Nossos atletas são, de preferência, encarnações desse conto de fadas deturpado.
Apesar
disso (e talvez exatamente por isso) não perdoamos quando um Cigano da vida
sobe ao ringue e não luta. Miller e Lauzon, na luta anterior, foram aplaudidos
de pé pela audiência. Os dois homens queriam ganhar. Mostraram isso a preço de
sangue, literalmente. Até o fim. Cigano subiu e apanhou pacientemente até o
final do quinto round, embalado pelo som de uma audiência inteira que gritava
seu nome em sinal de apoio. Até o fim. Nada disso o comoveu.
Júnior Cigano nos deve uma explicação, que
não seja o vento: que sua mãe foi sequestrada, e seria morta se ele não
entregasse a luta; que acabava de descobrir que sua namorada o traía com o
Minotauro; que estava com uma simples e prosaica caganeira. Desculpe, Cigano,
mas fiquei até as quatro da matina para vê-lo lutar. Pelo menos lutar!
Diferentemente da maioria dos brasileiros, que só aceita o lugar mais alto do
pódio, confesso que senti falta de ver seu esforço.
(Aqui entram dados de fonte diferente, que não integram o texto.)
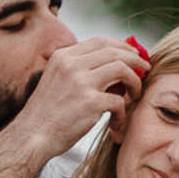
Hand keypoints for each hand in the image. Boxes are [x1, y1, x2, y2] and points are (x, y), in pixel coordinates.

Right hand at [8, 37, 146, 156]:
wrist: (32, 136)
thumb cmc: (49, 113)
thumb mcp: (59, 80)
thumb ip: (80, 70)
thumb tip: (116, 64)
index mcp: (63, 56)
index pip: (100, 41)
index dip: (122, 46)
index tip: (135, 56)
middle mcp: (72, 64)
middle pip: (115, 52)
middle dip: (136, 61)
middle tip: (145, 72)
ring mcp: (81, 82)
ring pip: (123, 70)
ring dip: (135, 84)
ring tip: (134, 97)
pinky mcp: (90, 103)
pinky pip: (120, 101)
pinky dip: (122, 114)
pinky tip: (116, 124)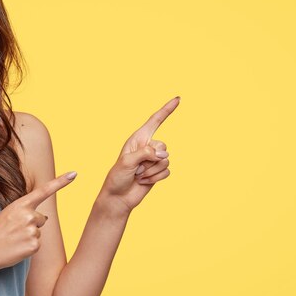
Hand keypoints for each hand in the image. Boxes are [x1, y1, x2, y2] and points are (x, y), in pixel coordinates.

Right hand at [0, 172, 76, 273]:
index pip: (44, 191)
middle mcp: (28, 215)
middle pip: (41, 219)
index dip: (60, 182)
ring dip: (28, 238)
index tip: (74, 173)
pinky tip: (16, 249)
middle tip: (13, 232)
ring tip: (12, 241)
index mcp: (20, 204)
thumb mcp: (8, 215)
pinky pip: (37, 245)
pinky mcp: (34, 245)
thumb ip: (26, 212)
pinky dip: (28, 248)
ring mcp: (32, 230)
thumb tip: (46, 218)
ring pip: (38, 233)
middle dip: (31, 225)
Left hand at [99, 96, 179, 213]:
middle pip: (163, 146)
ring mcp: (153, 159)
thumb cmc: (117, 177)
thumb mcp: (127, 161)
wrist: (118, 197)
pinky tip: (143, 181)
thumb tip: (163, 153)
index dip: (167, 109)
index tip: (178, 99)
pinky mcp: (158, 171)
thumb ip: (145, 153)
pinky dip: (155, 178)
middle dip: (152, 159)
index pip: (155, 120)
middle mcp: (147, 146)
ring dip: (152, 171)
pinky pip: (167, 171)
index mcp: (138, 138)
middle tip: (137, 168)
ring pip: (166, 160)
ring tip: (138, 175)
Um pouquinho que fosse, e
não ver isso foi deprimente. O Cinderelo de Chuteiras pode ser um sonho ingênuo
e quimérico, mas o que você me proporcionou, como exemplo de atleta, foi
infinitamente mais inacreditável. E, como foi real, assustador.
Mas, como eu disse, deixo o benefício da
dúvida. Pode ter alguma explicação decente. E que seja boa, porque nossos
meninos do esporte carecem muito de bons exemplos, não só de vitória, mas de
luta. Sabe o que é? É que vem aí uma Olimpíada no Brasil. E vocês não vão ter
grana, nem apoio oficial, nem planejamento, mas o que todo mundo quer, na
verdade, é muita medalha. Perto do que vejo no horizonte, amigo Cigano, o que o
Velásquez lhe fez vai parecer um beijo de mãe.